Man Survives A Transorbital-Penetrating Injury

transorbital-penetrating injury

A 30-year-old had been working on a construction site using a pneumatic gun without safety goggles. Unfortunately, there was a jam in the gun, and when he tried to fix it, it discharged into his left eye.

The man was fully oriented and cooperative when he arrived at the hospital. He had extensive damage and bleeding in his left eye, in addition to vision loss on that side. However, the problems were beyond just his eyes.

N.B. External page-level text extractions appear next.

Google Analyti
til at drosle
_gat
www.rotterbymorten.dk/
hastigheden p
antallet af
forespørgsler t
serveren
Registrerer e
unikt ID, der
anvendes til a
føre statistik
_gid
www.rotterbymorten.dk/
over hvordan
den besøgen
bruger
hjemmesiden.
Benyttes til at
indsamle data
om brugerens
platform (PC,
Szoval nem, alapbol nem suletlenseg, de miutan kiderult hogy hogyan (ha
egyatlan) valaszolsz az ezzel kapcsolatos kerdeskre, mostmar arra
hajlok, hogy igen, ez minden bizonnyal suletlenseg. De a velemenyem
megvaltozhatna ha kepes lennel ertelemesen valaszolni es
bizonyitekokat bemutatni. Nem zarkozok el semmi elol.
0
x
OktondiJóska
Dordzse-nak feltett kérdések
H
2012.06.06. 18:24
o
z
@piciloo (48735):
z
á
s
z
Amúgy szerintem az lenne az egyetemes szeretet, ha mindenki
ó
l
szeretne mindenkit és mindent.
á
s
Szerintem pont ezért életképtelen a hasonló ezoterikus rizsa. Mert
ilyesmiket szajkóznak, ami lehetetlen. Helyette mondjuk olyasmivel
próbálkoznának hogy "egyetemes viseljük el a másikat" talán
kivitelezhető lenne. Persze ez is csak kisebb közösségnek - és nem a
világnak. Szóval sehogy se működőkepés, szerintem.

His x-ray showed penetration of the nail into his frontal lobe, with evidence of bleeding in the neighbouring regions. The patient went through emergency surgery for the nail removal. Furthermore, during the surgery, the surgeons confirmed that the olfactory nerves and major arteries were not affected. They also repaired the damage in his eye to some extent after which he was transferred to intensive care for some time.

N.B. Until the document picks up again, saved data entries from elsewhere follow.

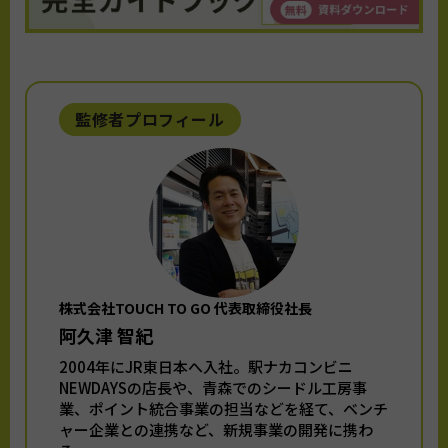
監修者プロフィール
株式会社TOUCH TO GO 代表取締役社長
阿久津 智紀
2004年にJR東日本へ入社。駅ナカコンビニ
NEWDAYSの店長や、青森でのシードル工房事
業、ポイント統合事業の担当などを経て、ベンチ
ャー企業との連携など、新規事業の開発に携わ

The team wrote that he was discharged after five days in the hospital.

He recovered well during his postoperative period with no neurological deficit,

The team also confirmed that his vision did not return at follow-up after one week of being discharged. Moreover, his progress is unclear because he went back to his home country for further treatment shortly after.

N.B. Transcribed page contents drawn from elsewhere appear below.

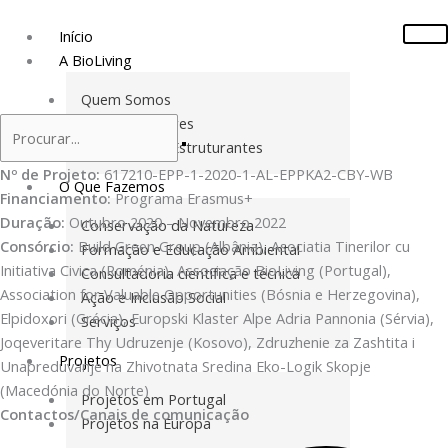
Skip
to
Início
content
A BioLiving
Quem Somos
Missão e Valores
Documentos Estruturantes
Nº de Projeto:
617210-EPP-1-2020-1-AL-EPPKA2-CBY-WB
O Que Fazemos
Financiamento:
Programa Erasmus+
Duração:
Outubro 2020 – Novembro 2022
Conservação da Natureza
Consórcio:
Build Green Group (Albânia), Asociatia Tinerilor cu
Formação e Educação Ambiental
Initiativa Civica (Roménia), Associação BioLiving (Portugal),
Consultadoria científica e técnica
Association for Valuable Opportunities (Bósnia e Herzegovina),
Ação e Inclusão Social
Elpidoxori (Grécia), Europski Klaster Alpe Adria Pannonia (Sérvia),
Serviços
Joqeveritare Thy Udruzenje (Kosovo), Zdruzhenie za Zashtita i
Projetos
Unapreduvanje na Zhivotnata Sredina Eko-Logik Skopje
(Macedónia do Norte)
Projetos em Portugal
Contactos/Canais de comunicação
Projetos na Europa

Transorbital-Penetrating Injury

Transorbital-penetrating injuries (TOPI) are rare. However, they have a high mortality rate. The US Bureau of Labor Statistics reported that 18,150 workers experienced eye injuries in just 2020. One-third of those injuries were caused by foreign equipment and objects.

The authors conclude that this serves as a warning about the importance of proper safety procedures in the workplace. They emphasize the need for employers to wear adequate protective equipment for the prevention of injuries.